Provided material
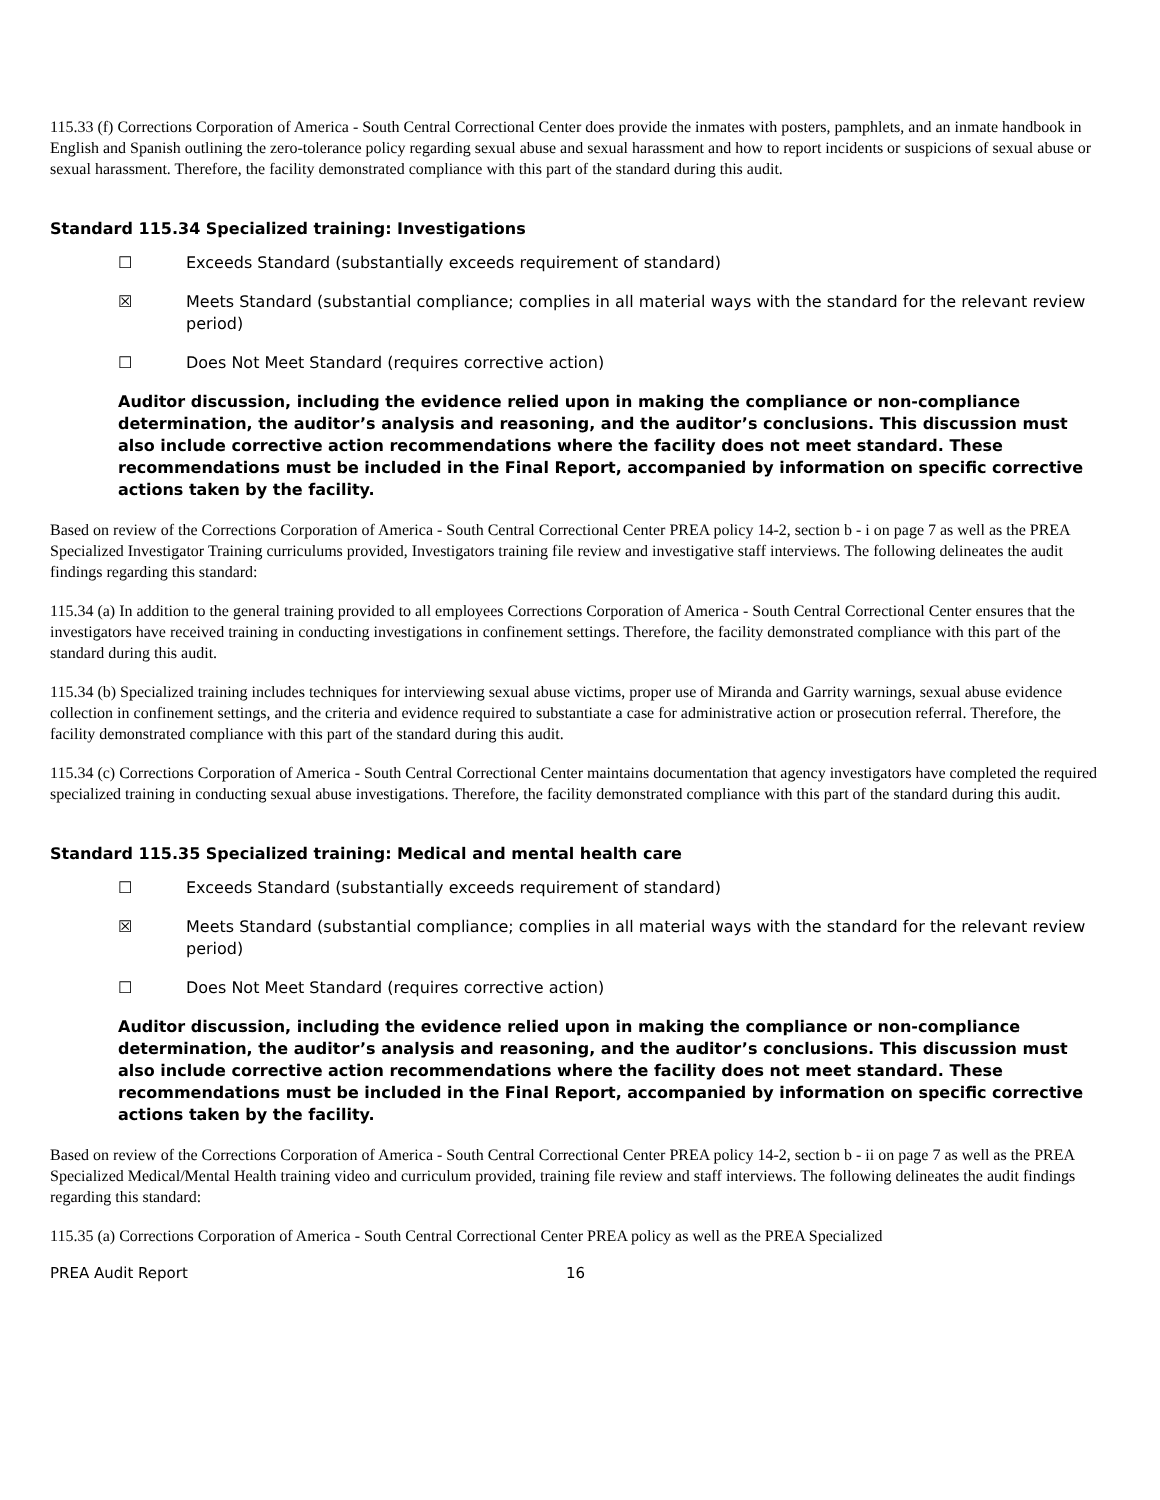115.33 (f) Corrections Corporation of America - South Central Correctional Center does provide the inmates with posters, pamphlets, and an inmate handbook in English and Spanish outlining the zero-tolerance policy regarding sexual abuse and sexual harassment and how to report incidents or suspicions of sexual abuse or sexual harassment. Therefore, the facility demonstrated compliance with this part of the standard during this audit.
Standard 115.34 Specialized training: Investigations
☐ Exceeds Standard (substantially exceeds requirement of standard)
☒ Meets Standard (substantial compliance; complies in all material ways with the standard for the relevant review period)
☐ Does Not Meet Standard (requires corrective action)
Auditor discussion, including the evidence relied upon in making the compliance or non-compliance determination, the auditor’s analysis and reasoning, and the auditor’s conclusions. This discussion must also include corrective action recommendations where the facility does not meet standard. These recommendations must be included in the Final Report, accompanied by information on specific corrective actions taken by the facility.
Based on review of the Corrections Corporation of America - South Central Correctional Center PREA policy 14-2, section b - i on page 7 as well as the PREA Specialized Investigator Training curriculums provided, Investigators training file review and investigative staff interviews. The following delineates the audit findings regarding this standard:
115.34 (a) In addition to the general training provided to all employees Corrections Corporation of America - South Central Correctional Center ensures that the investigators have received training in conducting investigations in confinement settings. Therefore, the facility demonstrated compliance with this part of the standard during this audit.
115.34 (b) Specialized training includes techniques for interviewing sexual abuse victims, proper use of Miranda and Garrity warnings, sexual abuse evidence collection in confinement settings, and the criteria and evidence required to substantiate a case for administrative action or prosecution referral. Therefore, the facility demonstrated compliance with this part of the standard during this audit.
115.34 (c) Corrections Corporation of America - South Central Correctional Center maintains documentation that agency investigators have completed the required specialized training in conducting sexual abuse investigations. Therefore, the facility demonstrated compliance with this part of the standard during this audit.
Standard 115.35 Specialized training: Medical and mental health care
☐ Exceeds Standard (substantially exceeds requirement of standard)
☒ Meets Standard (substantial compliance; complies in all material ways with the standard for the relevant review period)
☐ Does Not Meet Standard (requires corrective action)
Auditor discussion, including the evidence relied upon in making the compliance or non-compliance determination, the auditor’s analysis and reasoning, and the auditor’s conclusions. This discussion must also include corrective action recommendations where the facility does not meet standard. These recommendations must be included in the Final Report, accompanied by information on specific corrective actions taken by the facility.
Based on review of the Corrections Corporation of America - South Central Correctional Center PREA policy 14-2, section b - ii on page 7 as well as the PREA Specialized Medical/Mental Health training video and curriculum provided, training file review and staff interviews. The following delineates the audit findings regarding this standard:
115.35 (a) Corrections Corporation of America - South Central Correctional Center PREA policy as well as the PREA Specialized
PREA Audit Report 16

Work required
Repeat the material above in full and unchanged, minus its images.

Your response
115.33 (f) Corrections Corporation of America - South Central Correctional Center does provide the inmates with posters, pamphlets, and an inmate handbook in English and Spanish outlining the zero-tolerance policy regarding sexual abuse and sexual harassment and how to report incidents or suspicions of sexual abuse or sexual harassment. Therefore, the facility demonstrated compliance with this part of the standard during this audit.
Standard 115.34 Specialized training: Investigations
☐ Exceeds Standard (substantially exceeds requirement of standard)
☒ Meets Standard (substantial compliance; complies in all material ways with the standard for the relevant review period)
☐ Does Not Meet Standard (requires corrective action)
Auditor discussion, including the evidence relied upon in making the compliance or non-compliance determination, the auditor’s analysis and reasoning, and the auditor’s conclusions. This discussion must also include corrective action recommendations where the facility does not meet standard. These recommendations must be included in the Final Report, accompanied by information on specific corrective actions taken by the facility.
Based on review of the Corrections Corporation of America - South Central Correctional Center PREA policy 14-2, section b - i on page 7 as well as the PREA Specialized Investigator Training curriculums provided, Investigators training file review and investigative staff interviews. The following delineates the audit findings regarding this standard:
115.34 (a) In addition to the general training provided to all employees Corrections Corporation of America - South Central Correctional Center ensures that the investigators have received training in conducting investigations in confinement settings. Therefore, the facility demonstrated compliance with this part of the standard during this audit.
115.34 (b) Specialized training includes techniques for interviewing sexual abuse victims, proper use of Miranda and Garrity warnings, sexual abuse evidence collection in confinement settings, and the criteria and evidence required to substantiate a case for administrative action or prosecution referral. Therefore, the facility demonstrated compliance with this part of the standard during this audit.
115.34 (c) Corrections Corporation of America - South Central Correctional Center maintains documentation that agency investigators have completed the required specialized training in conducting sexual abuse investigations. Therefore, the facility demonstrated compliance with this part of the standard during this audit.
Standard 115.35 Specialized training: Medical and mental health care
☐ Exceeds Standard (substantially exceeds requirement of standard)
☒ Meets Standard (substantial compliance; complies in all material ways with the standard for the relevant review period)
☐ Does Not Meet Standard (requires corrective action)
Auditor discussion, including the evidence relied upon in making the compliance or non-compliance determination, the auditor’s analysis and reasoning, and the auditor’s conclusions. This discussion must also include corrective action recommendations where the facility does not meet standard. These recommendations must be included in the Final Report, accompanied by information on specific corrective actions taken by the facility.
Based on review of the Corrections Corporation of America - South Central Correctional Center PREA policy 14-2, section b - ii on page 7 as well as the PREA Specialized Medical/Mental Health training video and curriculum provided, training file review and staff interviews. The following delineates the audit findings regarding this standard:
115.35 (a) Corrections Corporation of America - South Central Correctional Center PREA policy as well as the PREA Specialized
PREA Audit Report 16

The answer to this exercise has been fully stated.